再編交付金巡り紛糾 名護補正予算案持ち越し 市長「財調基金」拒否も過去提案


この記事を書いた人 Avatar photo 琉球新報社

 沖縄県名護市の渡具知武豊市長が市議会6月定例会に提出した補正予算案はそのまま採決されず、11日の本会議に持ち越された。辺野古への新基地建設に協力姿勢を示したことで得られる再編交付金を使って、保育料と給食費を無償化する補正予算案に対し、野党が反発、2日の本会議で修正案を提出した。修正案は賛成多数でいったん可決したものの渡具知市長が反撃し、審議のやり直しを求める再議権を行使した。再議後に可決するには3分の2の賛成が必要となる。再度採決した結果、賛成は3分の2に届かず修正案は否決された。事実上「基地を受け入れた」ことで得られた再編交付金を巡る与野党の攻防が激化している。

 渡具知市長は再編交付金の代わりに財政調整基金を使う内容の野党修正案を疑問視する。同基金は市の補填(ほてん)財源として約24億円計上されているが、今後の追加事業や、はしかの流行のような突発的な事態が発生した場合に活用する財源だと強調する。

 市幹部は「空手形と同じだ。修正案を可決したとしても保育料と給食費の無償化が実施されることはない」と話し、野党が提出した修正案では、保育料と給食費無償化は9月1日から始められないと断じた。

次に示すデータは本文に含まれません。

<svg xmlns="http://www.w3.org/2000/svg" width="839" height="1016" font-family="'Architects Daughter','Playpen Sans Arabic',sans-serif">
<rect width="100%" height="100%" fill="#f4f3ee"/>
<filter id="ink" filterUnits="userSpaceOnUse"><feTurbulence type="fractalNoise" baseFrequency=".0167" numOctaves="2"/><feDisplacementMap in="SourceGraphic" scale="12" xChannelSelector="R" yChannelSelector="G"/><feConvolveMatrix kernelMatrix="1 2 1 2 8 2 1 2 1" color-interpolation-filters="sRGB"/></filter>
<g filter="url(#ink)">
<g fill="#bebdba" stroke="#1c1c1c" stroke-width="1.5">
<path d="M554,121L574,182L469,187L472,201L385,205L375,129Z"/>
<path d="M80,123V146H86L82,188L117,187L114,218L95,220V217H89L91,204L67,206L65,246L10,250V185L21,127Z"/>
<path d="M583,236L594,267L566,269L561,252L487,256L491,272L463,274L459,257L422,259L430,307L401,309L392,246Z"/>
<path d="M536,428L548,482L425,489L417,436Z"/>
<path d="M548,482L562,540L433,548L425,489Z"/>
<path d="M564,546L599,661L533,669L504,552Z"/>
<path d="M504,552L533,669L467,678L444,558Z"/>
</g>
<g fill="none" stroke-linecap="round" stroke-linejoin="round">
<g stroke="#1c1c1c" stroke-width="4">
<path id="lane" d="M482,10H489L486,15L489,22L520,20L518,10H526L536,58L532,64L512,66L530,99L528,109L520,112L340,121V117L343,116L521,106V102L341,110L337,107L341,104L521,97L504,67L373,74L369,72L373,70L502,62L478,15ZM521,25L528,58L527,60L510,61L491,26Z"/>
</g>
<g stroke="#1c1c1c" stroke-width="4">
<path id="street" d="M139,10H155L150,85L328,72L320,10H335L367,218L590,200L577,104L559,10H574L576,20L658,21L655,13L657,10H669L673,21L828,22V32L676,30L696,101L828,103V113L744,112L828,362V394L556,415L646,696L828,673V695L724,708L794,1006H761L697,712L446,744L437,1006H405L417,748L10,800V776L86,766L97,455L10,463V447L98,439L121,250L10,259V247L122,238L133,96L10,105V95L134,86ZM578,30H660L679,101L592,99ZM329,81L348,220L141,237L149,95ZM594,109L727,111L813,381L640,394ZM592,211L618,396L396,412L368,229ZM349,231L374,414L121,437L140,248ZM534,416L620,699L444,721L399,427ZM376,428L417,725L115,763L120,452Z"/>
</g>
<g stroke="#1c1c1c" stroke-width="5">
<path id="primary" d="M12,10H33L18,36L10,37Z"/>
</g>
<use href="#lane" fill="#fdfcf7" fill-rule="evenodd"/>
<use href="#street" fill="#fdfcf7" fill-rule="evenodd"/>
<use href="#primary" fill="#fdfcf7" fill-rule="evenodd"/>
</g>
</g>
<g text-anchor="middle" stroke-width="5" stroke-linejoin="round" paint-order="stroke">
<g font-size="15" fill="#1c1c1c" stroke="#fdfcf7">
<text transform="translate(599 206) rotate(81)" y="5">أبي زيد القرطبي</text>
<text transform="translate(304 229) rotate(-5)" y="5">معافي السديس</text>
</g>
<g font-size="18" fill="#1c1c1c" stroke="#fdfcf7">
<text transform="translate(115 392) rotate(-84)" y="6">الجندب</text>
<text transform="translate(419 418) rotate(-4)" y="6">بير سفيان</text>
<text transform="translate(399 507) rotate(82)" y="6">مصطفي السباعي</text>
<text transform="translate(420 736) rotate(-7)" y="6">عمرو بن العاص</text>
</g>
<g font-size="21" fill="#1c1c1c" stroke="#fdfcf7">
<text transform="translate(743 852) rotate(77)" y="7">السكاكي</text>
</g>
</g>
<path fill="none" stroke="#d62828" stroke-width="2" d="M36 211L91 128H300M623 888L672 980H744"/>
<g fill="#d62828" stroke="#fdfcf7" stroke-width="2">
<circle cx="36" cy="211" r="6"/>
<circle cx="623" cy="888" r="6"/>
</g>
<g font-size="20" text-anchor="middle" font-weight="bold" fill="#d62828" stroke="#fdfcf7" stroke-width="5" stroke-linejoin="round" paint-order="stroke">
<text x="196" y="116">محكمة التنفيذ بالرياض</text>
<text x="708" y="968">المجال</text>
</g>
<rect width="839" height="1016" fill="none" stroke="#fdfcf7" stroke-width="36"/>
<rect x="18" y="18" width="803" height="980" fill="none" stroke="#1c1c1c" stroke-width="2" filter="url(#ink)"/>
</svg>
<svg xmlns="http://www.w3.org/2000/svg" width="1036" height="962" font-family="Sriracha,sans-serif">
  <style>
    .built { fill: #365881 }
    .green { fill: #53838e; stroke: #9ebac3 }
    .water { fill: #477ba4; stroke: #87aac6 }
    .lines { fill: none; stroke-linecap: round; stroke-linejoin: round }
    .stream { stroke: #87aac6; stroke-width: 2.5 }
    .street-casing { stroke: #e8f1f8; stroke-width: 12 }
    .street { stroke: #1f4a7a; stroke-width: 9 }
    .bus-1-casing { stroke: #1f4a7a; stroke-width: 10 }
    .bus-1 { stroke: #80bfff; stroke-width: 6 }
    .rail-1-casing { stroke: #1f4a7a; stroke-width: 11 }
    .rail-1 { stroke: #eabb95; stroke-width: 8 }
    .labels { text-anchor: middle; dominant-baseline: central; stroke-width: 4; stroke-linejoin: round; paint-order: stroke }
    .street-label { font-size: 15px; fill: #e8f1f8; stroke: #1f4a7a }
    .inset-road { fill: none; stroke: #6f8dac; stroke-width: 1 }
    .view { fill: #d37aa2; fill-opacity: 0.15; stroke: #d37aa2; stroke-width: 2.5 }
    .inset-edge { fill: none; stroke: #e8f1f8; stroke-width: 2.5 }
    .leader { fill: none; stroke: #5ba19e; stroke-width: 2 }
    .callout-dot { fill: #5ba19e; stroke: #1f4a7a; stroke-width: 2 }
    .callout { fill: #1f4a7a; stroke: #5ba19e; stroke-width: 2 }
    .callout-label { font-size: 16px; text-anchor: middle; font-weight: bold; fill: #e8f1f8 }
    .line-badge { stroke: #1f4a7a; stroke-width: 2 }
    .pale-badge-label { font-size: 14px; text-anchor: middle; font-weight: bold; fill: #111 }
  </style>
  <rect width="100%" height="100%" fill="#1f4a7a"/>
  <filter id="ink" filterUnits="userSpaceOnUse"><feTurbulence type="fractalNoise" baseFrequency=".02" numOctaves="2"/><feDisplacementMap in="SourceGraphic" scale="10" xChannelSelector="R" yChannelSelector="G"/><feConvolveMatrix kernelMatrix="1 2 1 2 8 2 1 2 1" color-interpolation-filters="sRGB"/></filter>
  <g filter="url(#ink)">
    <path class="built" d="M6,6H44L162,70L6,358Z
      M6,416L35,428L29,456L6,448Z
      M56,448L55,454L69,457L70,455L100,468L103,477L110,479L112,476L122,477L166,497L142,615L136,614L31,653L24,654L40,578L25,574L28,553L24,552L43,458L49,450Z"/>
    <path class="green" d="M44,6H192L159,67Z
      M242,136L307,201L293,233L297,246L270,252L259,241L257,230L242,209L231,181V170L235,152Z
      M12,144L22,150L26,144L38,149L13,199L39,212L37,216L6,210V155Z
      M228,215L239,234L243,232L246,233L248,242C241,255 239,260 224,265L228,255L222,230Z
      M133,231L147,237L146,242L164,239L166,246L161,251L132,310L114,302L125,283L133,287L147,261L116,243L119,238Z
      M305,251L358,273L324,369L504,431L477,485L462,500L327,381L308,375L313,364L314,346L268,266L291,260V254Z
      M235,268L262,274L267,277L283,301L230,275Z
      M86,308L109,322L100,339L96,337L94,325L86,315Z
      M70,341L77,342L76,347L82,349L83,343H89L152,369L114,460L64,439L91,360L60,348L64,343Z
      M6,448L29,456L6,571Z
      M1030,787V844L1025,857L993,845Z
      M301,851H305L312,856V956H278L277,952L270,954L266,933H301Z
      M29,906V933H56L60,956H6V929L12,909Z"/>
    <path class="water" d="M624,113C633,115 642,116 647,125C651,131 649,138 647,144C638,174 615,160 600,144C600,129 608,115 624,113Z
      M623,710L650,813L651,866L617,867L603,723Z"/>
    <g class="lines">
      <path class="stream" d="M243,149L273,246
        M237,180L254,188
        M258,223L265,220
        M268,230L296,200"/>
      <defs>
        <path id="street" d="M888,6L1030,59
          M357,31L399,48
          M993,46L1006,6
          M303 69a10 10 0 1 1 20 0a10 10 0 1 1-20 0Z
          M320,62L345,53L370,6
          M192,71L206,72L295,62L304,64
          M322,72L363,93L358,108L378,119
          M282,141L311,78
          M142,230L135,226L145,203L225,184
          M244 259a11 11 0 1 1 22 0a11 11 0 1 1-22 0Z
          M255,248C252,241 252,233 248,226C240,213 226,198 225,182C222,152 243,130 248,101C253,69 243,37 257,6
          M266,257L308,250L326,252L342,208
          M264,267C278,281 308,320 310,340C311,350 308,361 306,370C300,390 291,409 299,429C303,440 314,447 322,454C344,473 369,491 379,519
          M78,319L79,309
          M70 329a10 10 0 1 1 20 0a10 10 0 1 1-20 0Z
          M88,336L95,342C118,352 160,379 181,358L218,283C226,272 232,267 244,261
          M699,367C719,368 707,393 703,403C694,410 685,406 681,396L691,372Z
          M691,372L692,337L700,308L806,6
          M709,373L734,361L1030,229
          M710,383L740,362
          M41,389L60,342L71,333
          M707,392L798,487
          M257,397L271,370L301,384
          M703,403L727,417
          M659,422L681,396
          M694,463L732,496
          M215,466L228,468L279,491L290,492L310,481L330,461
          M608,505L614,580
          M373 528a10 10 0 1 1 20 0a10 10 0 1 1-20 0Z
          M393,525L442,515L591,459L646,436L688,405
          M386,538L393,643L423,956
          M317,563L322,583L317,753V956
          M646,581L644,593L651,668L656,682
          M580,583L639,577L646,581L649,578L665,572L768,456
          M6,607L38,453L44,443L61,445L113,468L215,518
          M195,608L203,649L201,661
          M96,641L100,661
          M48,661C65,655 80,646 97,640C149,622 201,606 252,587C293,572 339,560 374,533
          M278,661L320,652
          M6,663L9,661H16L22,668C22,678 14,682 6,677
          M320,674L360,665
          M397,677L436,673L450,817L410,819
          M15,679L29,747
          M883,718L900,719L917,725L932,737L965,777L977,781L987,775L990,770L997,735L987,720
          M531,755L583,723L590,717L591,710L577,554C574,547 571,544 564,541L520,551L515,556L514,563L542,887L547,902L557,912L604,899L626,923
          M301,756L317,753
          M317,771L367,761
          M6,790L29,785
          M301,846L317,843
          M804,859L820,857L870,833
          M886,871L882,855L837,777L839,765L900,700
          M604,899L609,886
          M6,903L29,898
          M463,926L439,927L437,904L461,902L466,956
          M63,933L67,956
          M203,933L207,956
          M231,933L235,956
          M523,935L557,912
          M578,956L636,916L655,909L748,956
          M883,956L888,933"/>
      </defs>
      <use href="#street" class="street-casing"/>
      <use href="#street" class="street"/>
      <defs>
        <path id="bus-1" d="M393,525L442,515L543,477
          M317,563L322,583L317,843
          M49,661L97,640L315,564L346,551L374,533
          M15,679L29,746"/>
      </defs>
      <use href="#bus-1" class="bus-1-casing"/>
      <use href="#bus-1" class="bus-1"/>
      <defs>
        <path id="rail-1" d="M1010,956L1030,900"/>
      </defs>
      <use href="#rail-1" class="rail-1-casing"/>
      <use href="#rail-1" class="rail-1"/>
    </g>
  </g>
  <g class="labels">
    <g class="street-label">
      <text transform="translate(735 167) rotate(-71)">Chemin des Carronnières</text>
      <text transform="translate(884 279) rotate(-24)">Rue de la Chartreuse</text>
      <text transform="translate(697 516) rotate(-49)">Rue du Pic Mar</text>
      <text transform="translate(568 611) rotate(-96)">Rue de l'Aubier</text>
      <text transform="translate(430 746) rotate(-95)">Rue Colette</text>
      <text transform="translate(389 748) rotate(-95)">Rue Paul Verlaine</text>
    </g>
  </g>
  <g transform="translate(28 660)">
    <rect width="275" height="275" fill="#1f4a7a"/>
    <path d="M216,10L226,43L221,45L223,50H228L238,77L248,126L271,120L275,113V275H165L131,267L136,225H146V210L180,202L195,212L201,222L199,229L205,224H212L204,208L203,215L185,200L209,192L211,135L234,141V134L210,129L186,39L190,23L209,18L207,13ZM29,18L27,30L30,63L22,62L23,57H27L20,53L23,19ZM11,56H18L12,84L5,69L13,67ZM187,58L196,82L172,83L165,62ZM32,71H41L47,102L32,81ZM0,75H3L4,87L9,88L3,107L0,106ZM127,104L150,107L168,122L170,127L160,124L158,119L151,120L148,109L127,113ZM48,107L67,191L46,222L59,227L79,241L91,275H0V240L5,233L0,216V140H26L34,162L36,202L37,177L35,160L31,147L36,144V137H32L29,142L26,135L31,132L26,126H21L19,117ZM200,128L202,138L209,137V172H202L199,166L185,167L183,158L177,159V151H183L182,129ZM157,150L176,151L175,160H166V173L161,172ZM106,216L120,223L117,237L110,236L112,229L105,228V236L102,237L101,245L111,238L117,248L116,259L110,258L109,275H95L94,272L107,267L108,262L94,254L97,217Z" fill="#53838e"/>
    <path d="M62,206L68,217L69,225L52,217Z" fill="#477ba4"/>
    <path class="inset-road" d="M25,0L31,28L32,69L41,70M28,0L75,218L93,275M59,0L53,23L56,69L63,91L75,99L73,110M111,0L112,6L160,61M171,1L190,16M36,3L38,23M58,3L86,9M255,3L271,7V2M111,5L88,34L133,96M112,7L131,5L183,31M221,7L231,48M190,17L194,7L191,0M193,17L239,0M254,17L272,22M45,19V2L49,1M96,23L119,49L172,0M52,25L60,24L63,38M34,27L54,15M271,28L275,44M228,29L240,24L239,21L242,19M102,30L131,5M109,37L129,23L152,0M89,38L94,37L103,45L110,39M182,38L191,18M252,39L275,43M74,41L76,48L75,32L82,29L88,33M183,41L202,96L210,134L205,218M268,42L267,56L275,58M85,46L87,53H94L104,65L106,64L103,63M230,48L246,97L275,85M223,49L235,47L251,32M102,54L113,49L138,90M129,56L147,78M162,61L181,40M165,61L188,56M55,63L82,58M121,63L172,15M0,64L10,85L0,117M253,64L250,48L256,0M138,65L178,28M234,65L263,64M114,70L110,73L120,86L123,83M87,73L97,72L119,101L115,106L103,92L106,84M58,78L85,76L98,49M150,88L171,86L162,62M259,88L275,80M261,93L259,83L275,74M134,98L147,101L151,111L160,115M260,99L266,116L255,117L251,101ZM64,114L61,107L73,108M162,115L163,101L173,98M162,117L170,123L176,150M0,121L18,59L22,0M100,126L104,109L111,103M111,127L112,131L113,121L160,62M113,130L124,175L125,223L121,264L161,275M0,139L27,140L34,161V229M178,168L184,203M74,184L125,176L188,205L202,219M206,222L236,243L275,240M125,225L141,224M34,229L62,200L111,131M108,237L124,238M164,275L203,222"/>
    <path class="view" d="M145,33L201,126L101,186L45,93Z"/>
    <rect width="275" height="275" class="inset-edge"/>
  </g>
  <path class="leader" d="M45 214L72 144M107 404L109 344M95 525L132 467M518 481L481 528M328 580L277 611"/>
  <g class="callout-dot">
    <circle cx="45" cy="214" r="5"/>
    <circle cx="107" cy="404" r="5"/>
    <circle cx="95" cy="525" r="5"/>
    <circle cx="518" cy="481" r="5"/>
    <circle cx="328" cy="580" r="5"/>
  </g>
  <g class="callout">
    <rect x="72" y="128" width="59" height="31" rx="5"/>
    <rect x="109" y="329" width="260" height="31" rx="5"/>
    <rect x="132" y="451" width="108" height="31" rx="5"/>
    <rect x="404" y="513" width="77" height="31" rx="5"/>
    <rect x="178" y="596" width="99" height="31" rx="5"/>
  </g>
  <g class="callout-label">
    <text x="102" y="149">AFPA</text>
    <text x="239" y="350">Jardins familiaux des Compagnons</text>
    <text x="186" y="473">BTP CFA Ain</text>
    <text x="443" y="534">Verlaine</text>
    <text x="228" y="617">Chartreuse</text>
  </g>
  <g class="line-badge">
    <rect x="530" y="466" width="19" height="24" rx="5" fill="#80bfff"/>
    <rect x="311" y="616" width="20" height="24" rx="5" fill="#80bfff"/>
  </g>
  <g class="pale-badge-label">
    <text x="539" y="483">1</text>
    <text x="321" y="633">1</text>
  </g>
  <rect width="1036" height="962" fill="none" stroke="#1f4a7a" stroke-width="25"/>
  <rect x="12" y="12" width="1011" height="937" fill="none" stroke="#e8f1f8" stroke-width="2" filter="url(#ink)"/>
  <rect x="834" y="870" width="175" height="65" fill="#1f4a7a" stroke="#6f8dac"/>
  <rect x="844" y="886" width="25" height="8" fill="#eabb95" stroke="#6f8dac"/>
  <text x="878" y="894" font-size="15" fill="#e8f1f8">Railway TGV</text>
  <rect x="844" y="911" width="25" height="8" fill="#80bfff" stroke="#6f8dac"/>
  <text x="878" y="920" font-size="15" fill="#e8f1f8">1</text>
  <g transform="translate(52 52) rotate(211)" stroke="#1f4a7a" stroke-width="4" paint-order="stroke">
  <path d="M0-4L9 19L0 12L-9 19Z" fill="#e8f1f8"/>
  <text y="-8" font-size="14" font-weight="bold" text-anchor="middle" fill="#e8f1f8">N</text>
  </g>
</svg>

 これに対し野党は「我々は年内に無償化を実現できる予算案を提出した。それを否決したのは市長側だ」と反論。野党が強気に出るのは、渡具知市長が市議時代に子育て支援の財源に財政調整基金を充てることを提案していたからだ。渡具知氏は2017年3月14日の市議会定例会一般質問で「市の預金といわれる財政調整基金に平均30億円確保されている中、その財源を子育て世代の親の負担軽減に活用すべきではないか」と主張していた。

 野党は「市長がもともと自分で言ったこと。あらゆる財源を活用すると言うなら責任を取ってその策を考えるべきだ」と指摘した。野党側も財政調整基金を切り崩すことのリスクを把握した上で、市長に揺さぶりを掛けた格好だ。

 さらに、9月からの保育料無償化に認可外園が含まれていない側面も突いた。市側は「認可外も(無償化を)やる方向で調整している」とするが、現時点で認可・認可外園同時に無償化を実施できないことを野党は「不公平だ」として、攻めの姿勢を崩さない。

 11日の本会議で野党は再度、修正予算案を提出する考えだが、その場合は市長も同じように再議権を行使する構えだ。与野党の主張がこのまま平行線をたどれば補正予算案は可決せず成立しない公算が大きい。与野党は歩み寄る気配はなく、補正予算の“着地点”は不透明なままだ。